It’s not like I didn’t know the risks going in, but still I hung onto hope like a person drowning in an endless sea with only a piece of driftwood to hang onto, and no sign of land anywhere in sight.
I know him. I’ve known him now for eleven years, so I know everything about him, good and bad. Despite this I suppose I wanted to believe every word he said to me on the phone, and in letters, so much that I convinced myself that he was telling me the complete truth, and had truly changed as he had claimed.
Now with still a few days to go before he will have been back with me for one month, tonight my curiosity got the better of me when he was in the bathroom, and I spied on a couple of instant messages he was getting on facebook from women.
I don’t know what I thought I would find in those messages,
but I know it wasn’t what I saw.
What I found was that he was talking to two women that each claim to ” love him “, and as if it wasn’t bad enough to see that they were saying ” I love you ” multiple times to him tonight, but also he told both of them that I was ” up his ass tonight ” !
What he meant by his hateful comment was that earlier I had been asking him questions about who he was chatting with on facebook. That’s what he calls me being, ” up his ass ” ! I don’t feel that it’s fair of him at all to see it that way when obviously my suspicions were proved correct in a sense by the way he was talking to the two of them.
He’s ” supposed to be ” back with me, as my boyfriend – living with me.
I wish someone would explain to me how, and in what universe, that gives him the right to chat with multitudes of other women online, going as far as having them tell him ” I love you “, and to top it off ” bad mouthing ” me to them !
If I was doing that with men on facebook I could guarantee that he would not like it one bit ! He would be just as ” up my ass ” the way he claims I am to him.
But of course if he’s doing it, it’s okay !?!
Regardless of what happened tonight, and the BIG ARGUMENT that ensued as a result once he came out of the bathroom, and saw how upset I was, still I have to face the fact that I was the one that made the decision to open my life up to him once again.

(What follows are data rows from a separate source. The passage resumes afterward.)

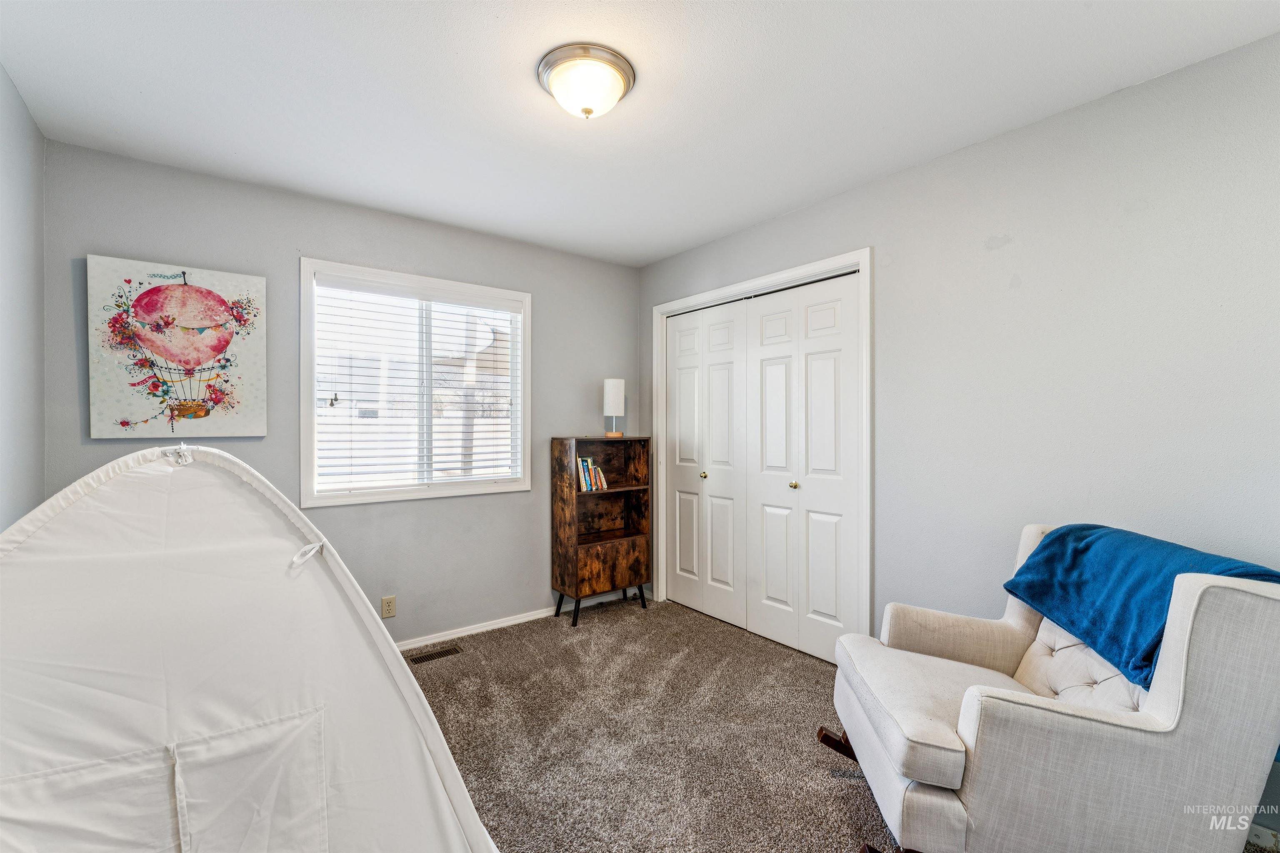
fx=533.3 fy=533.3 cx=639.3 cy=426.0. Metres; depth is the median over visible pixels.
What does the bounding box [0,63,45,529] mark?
left wall
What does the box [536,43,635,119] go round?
ceiling light
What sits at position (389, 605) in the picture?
wall socket
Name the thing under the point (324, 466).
window blind
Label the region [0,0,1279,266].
ceiling
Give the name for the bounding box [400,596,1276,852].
carpet floor
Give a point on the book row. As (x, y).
(587, 478)
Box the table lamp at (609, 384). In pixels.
[602,377,625,437]
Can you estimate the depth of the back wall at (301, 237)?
2.88 m
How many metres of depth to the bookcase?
3.55 m
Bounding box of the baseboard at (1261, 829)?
[1245,821,1279,852]
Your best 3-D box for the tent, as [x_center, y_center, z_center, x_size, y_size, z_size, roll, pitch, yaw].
[-1.042,0.642,1.271,1.495,1.286,1.484,0,0,40]
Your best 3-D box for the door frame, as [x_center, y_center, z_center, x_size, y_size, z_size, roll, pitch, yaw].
[0.693,0.207,3.285,0.162,2.126,1.672,0,0,-38]
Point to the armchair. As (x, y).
(1171, 700)
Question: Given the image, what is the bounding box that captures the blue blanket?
[1002,524,1279,689]
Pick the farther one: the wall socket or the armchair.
the wall socket
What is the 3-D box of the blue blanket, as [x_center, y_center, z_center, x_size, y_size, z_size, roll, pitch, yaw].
[1.471,0.555,1.591,0.374,0.411,0.671,0,0,6]
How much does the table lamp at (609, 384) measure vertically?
0.408 m
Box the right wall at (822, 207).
[638,30,1279,849]
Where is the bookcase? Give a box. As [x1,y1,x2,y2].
[551,436,652,627]
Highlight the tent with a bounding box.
[0,440,506,852]
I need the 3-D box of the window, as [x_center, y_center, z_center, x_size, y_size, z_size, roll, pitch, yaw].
[-1.259,-0.206,3.170,1.260,1.271,0.148,0,0,-38]
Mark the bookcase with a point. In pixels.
(572, 493)
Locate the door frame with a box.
[649,247,871,654]
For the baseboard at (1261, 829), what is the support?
attached to the right wall at (822, 207)
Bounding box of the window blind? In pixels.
[313,276,522,491]
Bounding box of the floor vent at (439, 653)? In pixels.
[407,643,463,664]
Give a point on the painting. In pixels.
(196, 292)
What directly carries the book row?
in the bookcase
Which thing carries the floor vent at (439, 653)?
in the carpet floor
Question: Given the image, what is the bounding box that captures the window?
[301,257,532,506]
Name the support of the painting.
attached to the back wall at (301, 237)
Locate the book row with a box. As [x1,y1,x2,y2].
[577,456,608,491]
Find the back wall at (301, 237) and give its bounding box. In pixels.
[40,135,640,647]
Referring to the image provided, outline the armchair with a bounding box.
[821,526,1279,852]
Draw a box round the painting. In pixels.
[86,255,268,438]
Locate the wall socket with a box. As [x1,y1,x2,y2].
[380,595,396,618]

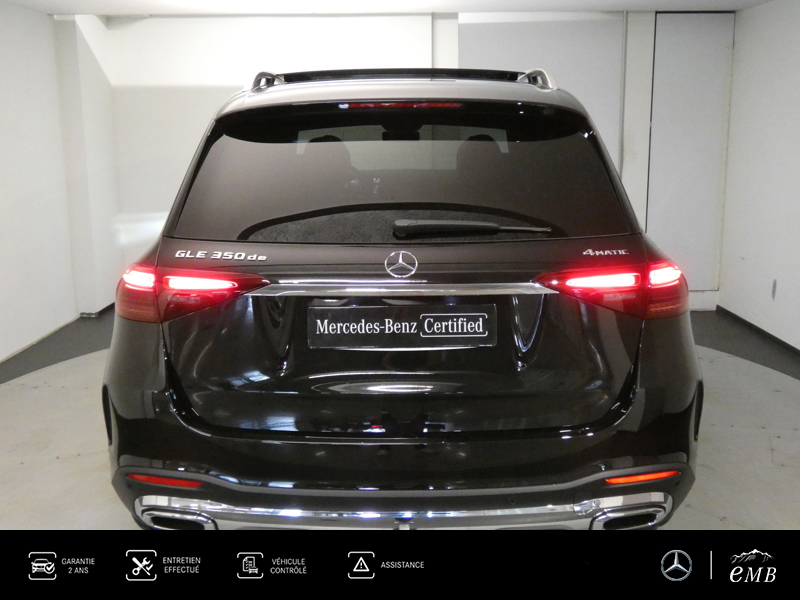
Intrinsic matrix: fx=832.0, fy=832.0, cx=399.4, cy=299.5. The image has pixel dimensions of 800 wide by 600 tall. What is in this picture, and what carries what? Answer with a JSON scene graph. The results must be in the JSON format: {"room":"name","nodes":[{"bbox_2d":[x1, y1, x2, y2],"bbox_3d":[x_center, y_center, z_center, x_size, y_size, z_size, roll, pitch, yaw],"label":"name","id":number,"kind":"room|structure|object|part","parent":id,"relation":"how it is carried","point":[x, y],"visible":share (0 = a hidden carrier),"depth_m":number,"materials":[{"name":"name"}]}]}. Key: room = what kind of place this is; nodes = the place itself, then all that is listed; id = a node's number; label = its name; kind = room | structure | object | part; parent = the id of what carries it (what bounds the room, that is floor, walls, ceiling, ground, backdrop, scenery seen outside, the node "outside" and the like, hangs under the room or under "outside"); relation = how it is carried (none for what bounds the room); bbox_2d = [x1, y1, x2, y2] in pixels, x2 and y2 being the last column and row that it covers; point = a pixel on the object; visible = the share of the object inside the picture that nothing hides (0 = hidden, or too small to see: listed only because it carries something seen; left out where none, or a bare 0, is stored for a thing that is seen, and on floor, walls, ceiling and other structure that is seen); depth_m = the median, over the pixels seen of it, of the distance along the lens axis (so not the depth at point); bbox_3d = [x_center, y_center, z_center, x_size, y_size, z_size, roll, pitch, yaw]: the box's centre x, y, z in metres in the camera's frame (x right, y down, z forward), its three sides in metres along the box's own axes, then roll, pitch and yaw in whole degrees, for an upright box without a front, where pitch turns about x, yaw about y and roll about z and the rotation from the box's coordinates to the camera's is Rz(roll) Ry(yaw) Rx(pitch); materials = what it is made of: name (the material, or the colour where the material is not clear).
{"room":"garage","nodes":[
{"label":"garage","id":0,"kind":"room"},
{"bbox_2d":[0,1,119,368],"bbox_3d":[-2.385,-0.398,3.347,0.214,2.192,6.371,0,12,0],"label":"left wall","id":1,"kind":"structure","parent":0,"point":[2,296],"depth_m":5.37,"materials":[{"name":"white paint"}]},
{"bbox_2d":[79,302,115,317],"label":"baseboard","id":2,"kind":"structure","parent":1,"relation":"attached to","point":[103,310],"depth_m":6.14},
{"bbox_2d":[0,0,785,15],"bbox_3d":[0.061,-1.542,3.275,5.929,0.116,6.213,0,12,0],"label":"ceiling","id":3,"kind":"structure","parent":0,"point":[78,2],"depth_m":5.41,"materials":[{"name":"white paint"}]},
{"bbox_2d":[0,310,799,530],"bbox_3d":[0.092,0.741,3.311,6.104,0.110,6.235,0,12,0],"label":"floor","id":4,"kind":"structure","parent":0,"point":[20,390],"depth_m":3.62,"materials":[{"name":"grey concrete"}]},
{"bbox_2d":[104,69,704,528],"bbox_3d":[0.020,-0.191,3.804,1.811,1.584,3.386,0,12,0],"label":"car","id":5,"kind":"object","parent":4,"relation":"on","point":[176,397],"visible":0.98,"depth_m":2.46,"materials":[{"name":"black metal"}]},
{"bbox_3d":[-0.667,-0.039,2.616,0.417,0.131,0.305,3,12,16],"label":"taillight","id":6,"kind":"part","parent":5,"relation":"part of","materials":[{"name":"red plastic"}]},
{"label":"headrest","id":7,"kind":"part","parent":5,"relation":"part of","materials":[{"name":"black"}]},
{"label":"rearview mirror","id":8,"kind":"part","parent":5,"relation":"part of","materials":[{"name":"black mirror"}]},
{"bbox_3d":[-0.001,-0.416,2.901,1.474,0.426,0.171,0,12,0],"label":"window","id":9,"kind":"part","parent":5,"relation":"part of","materials":[{"name":"black glass"}]},
{"bbox_2d":[307,304,496,348],"bbox_3d":[0.006,0.085,2.479,0.586,0.126,0.050,0,12,0],"label":"license plate","id":10,"kind":"object","parent":5,"relation":"attached to","point":[449,315],"visible":0.97,"depth_m":2.47,"materials":[{"name":"black plastic"}]},
{"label":"tailgate","id":11,"kind":"part","parent":5,"relation":"part of","materials":[{"name":"black metal"}]},
{"bbox_3d":[0.234,-0.232,2.693,0.538,0.054,0.200,0,12,0],"label":"wiper","id":12,"kind":"part","parent":5,"relation":"part of","materials":[{"name":"black metal"}]},
{"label":"headrest","id":13,"kind":"part","parent":5,"relation":"part of","materials":[{"name":"black"}]},
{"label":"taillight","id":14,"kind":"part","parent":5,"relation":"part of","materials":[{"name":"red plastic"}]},
{"bbox_3d":[0.661,-0.050,2.588,0.395,0.128,0.298,-4,12,-17],"label":"taillight","id":15,"kind":"part","parent":5,"relation":"part of","materials":[{"name":"red plastic"}]},
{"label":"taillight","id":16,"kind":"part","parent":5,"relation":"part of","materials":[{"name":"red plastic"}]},
{"bbox_2d":[83,9,733,310],"bbox_3d":[0.142,-1.026,6.141,4.752,2.201,0.247,0,12,0],"label":"back wall","id":17,"kind":"structure","parent":0,"point":[202,123],"depth_m":5.98,"materials":[{"name":"white paint"}]},
{"bbox_2d":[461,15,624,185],"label":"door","id":18,"kind":"object","parent":17,"relation":"in","point":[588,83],"visible":0.42,"depth_m":5.98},
{"bbox_2d":[647,14,734,297],"bbox_3d":[2.133,-1.066,6.105,0.674,2.044,0.047,0,12,0],"label":"door","id":19,"kind":"structure","parent":17,"relation":"in","point":[671,247],"depth_m":6.07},
{"bbox_2d":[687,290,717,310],"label":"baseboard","id":20,"kind":"structure","parent":17,"relation":"attached to","point":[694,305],"depth_m":6.26,"materials":[{"name":"white paint"}]},
{"bbox_2d":[717,0,799,357],"bbox_3d":[2.420,-0.392,3.216,0.173,2.210,6.274,0,12,0],"label":"right wall","id":21,"kind":"structure","parent":0,"point":[797,81],"depth_m":5.40,"materials":[{"name":"white paint"}]},
{"bbox_2d":[717,305,799,363],"bbox_3d":[2.366,0.618,3.465,0.016,0.064,5.689,0,12,0],"label":"baseboard","id":22,"kind":"structure","parent":21,"relation":"attached to","point":[766,333],"depth_m":5.45,"materials":[{"name":"black"}]},
{"bbox_2d":[770,278,777,299],"bbox_3d":[2.373,-0.070,5.271,0.009,0.125,0.068,0,12,0],"label":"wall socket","id":23,"kind":"object","parent":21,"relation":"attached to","point":[774,288],"visible":0.97,"depth_m":5.26,"materials":[{"name":"white"}]}
]}

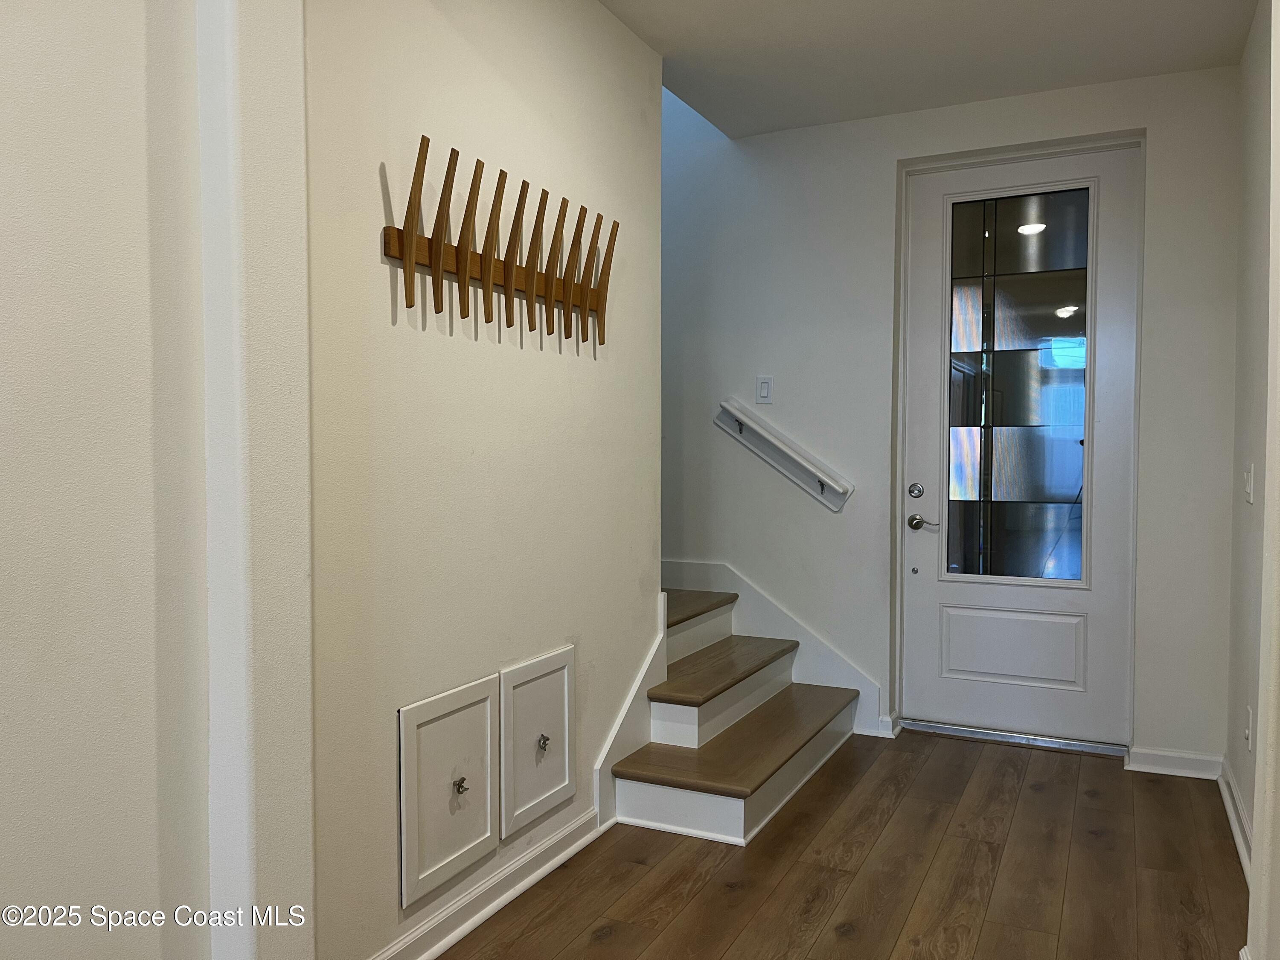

I decided to let him come back, even knowing him as completely as I do.
I let him come back because I love him very much, and I was hopeful that he had truly changed as much as he claimed on the phone, and in letters, before he came back.
He made multitudes of promises to me before he came back, and ” perhaps ” foolishly I believed them all. I couldn’t seem to help myself because I missed him so much.
We had been apart for five years. That’s a lifetime for two people to be apart, especially when both of us had interactions with others during that time. Though he had true relationships with others during that time, while I only had a few brief encounters, nothing real, or serious at all. I couldn’t bring myself to commit to anyone at all during those years because I was holding on so tight to the hope that ” HE ” would be back one day. Now…. Now he’s back, and the doubts and fears are threatening to drown me right now. I’m terrified that I may have made a huge mistake taking him back.
I don’t want this to be the case. I still want things to work out the way I have always wanted them to between him and I. I want him to stay, and not just out of some sense of obligation to me because he had made me so many promises. I want him to stay with me because he truly loves me, wants me, and wants to share his life with me.
Are those hopes, and desires foolish ?
I hope not.
I guess only Time will tell.
But after Tonight I can’t pretend to be ” blind ” anymore.
I will trust him, but I won’t be putting on the ” rose-colored glasses ” anymore.
At least … not until some time has passed, and our interactions have taken a clear turn for the better…. the way I hope, and pray that they will.